W czerwcu br. produkcja przemysłowa w porównaniu z analogicznym okresem ubiegłego roku wzrosła tylko o 2 proc. a budowlana o 17 proc. - podał GUS. „To sygnał, że spowolnienie gospodarcze może być głębsze niż się spodziewamy. Na szczęście świetnie sobie radzi budownictwo" - mówi dr Małgorzata Starczewska-Krzysztoszek, główna ekonomistka PKPP Lewiatan.

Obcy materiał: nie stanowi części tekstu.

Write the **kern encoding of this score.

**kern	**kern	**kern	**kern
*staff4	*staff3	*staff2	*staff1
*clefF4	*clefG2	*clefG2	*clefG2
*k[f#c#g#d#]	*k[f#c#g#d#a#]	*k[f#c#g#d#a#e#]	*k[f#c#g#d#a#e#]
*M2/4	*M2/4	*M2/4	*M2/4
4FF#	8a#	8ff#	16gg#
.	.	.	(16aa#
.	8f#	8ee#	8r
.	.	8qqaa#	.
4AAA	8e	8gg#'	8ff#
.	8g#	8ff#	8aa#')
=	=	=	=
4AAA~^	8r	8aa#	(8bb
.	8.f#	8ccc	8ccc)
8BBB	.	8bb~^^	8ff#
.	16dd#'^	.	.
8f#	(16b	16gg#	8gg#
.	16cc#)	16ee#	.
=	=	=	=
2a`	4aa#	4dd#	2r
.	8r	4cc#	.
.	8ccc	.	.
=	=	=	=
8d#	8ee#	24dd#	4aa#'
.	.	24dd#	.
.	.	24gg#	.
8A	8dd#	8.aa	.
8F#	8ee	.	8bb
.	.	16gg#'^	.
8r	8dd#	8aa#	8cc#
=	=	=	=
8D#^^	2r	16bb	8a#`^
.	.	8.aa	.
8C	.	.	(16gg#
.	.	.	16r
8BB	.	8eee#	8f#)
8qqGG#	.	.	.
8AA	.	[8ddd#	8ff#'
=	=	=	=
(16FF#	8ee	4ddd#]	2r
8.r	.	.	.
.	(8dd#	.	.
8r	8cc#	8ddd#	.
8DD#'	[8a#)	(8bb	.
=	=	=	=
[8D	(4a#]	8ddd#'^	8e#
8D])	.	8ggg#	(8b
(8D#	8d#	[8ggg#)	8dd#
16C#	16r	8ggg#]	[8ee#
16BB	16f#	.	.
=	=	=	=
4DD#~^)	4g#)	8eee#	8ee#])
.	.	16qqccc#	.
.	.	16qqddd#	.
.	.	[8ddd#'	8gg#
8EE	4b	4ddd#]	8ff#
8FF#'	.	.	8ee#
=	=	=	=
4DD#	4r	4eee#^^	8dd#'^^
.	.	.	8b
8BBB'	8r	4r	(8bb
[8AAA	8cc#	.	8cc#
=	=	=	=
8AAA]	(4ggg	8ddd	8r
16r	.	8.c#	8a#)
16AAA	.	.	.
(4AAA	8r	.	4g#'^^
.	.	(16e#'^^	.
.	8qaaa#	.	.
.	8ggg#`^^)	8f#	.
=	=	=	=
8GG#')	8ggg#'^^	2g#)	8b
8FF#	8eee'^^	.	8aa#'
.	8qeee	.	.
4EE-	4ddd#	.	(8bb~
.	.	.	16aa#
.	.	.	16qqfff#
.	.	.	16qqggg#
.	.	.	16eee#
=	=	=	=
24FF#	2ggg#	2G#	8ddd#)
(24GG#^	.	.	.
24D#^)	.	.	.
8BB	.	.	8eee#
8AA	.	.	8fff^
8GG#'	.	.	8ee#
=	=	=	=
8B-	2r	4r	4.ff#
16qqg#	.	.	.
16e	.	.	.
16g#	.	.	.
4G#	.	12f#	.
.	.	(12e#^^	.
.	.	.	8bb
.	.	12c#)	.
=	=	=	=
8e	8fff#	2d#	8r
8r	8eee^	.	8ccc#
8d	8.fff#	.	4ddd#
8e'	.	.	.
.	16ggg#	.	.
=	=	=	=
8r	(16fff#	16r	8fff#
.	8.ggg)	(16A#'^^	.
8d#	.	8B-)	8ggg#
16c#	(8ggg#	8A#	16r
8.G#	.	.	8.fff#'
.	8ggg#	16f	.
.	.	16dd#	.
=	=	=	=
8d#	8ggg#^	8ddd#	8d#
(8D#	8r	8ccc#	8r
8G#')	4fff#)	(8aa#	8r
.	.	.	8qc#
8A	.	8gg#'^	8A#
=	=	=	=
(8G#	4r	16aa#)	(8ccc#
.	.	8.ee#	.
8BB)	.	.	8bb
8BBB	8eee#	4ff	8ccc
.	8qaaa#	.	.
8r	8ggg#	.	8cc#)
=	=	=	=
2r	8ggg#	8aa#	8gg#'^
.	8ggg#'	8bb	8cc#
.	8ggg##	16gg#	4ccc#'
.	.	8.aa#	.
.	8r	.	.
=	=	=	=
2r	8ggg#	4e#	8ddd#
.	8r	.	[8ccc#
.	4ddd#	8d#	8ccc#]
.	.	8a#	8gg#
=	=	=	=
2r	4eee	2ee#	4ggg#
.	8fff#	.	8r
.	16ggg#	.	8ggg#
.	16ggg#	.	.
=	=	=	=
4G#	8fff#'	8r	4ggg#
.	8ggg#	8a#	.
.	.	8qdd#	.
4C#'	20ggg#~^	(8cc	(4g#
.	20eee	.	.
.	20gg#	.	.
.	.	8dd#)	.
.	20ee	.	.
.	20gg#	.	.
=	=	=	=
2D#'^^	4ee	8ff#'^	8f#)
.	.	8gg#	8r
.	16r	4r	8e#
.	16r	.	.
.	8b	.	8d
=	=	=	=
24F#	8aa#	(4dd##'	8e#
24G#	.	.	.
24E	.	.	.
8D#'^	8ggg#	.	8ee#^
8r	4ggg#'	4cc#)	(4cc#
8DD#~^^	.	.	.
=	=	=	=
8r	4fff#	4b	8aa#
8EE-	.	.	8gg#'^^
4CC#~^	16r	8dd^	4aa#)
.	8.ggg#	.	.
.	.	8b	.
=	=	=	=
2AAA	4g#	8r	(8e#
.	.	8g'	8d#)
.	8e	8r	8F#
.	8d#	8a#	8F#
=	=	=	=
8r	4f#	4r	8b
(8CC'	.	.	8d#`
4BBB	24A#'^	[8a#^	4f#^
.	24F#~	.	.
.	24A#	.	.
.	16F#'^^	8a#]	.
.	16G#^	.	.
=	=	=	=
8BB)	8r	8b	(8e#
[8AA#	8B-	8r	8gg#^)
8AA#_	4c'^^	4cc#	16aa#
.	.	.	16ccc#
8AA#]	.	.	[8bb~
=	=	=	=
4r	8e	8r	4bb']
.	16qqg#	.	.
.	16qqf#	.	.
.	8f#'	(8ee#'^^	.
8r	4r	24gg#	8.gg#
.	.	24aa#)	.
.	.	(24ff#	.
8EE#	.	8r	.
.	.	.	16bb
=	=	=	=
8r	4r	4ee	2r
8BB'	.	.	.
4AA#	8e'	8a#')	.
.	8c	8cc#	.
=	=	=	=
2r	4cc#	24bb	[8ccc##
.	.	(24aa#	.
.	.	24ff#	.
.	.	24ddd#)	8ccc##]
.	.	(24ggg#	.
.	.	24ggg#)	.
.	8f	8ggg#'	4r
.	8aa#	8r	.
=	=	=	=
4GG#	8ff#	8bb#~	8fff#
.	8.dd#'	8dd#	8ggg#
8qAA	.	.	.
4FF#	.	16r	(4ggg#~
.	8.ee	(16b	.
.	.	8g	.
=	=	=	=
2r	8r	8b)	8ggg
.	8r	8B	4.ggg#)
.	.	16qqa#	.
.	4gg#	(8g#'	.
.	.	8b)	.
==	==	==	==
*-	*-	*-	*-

„W ciągu sześciu miesięcy br. produkcja wzrosła o 7,4 proc., w ubiegłym roku w porównywalnym okresie ten wzrost był wyższy i wyniósł 10,6 proc. W tym roku motorem napędowym gospodarki będzie budownictwo, gdzie trafiają środki unijne i realizowane są inwestycje związane z Euro 2012. Wyraźnie potwierdza to bardzo wysoka dynamika produkcji budowlanej związanej z budową obiektów inżynierii lądowej i wodnej (40 proc. wzrostu) oraz specjalistycznych robót budowlanych (prawie 23 proc. wzrost). Ale środki unijne się kończą i za chwilę nic już nie będzie ciągnąć naszej gospodarki" - dodaje dr Małgorzata Starczewska-Krzysztoszek.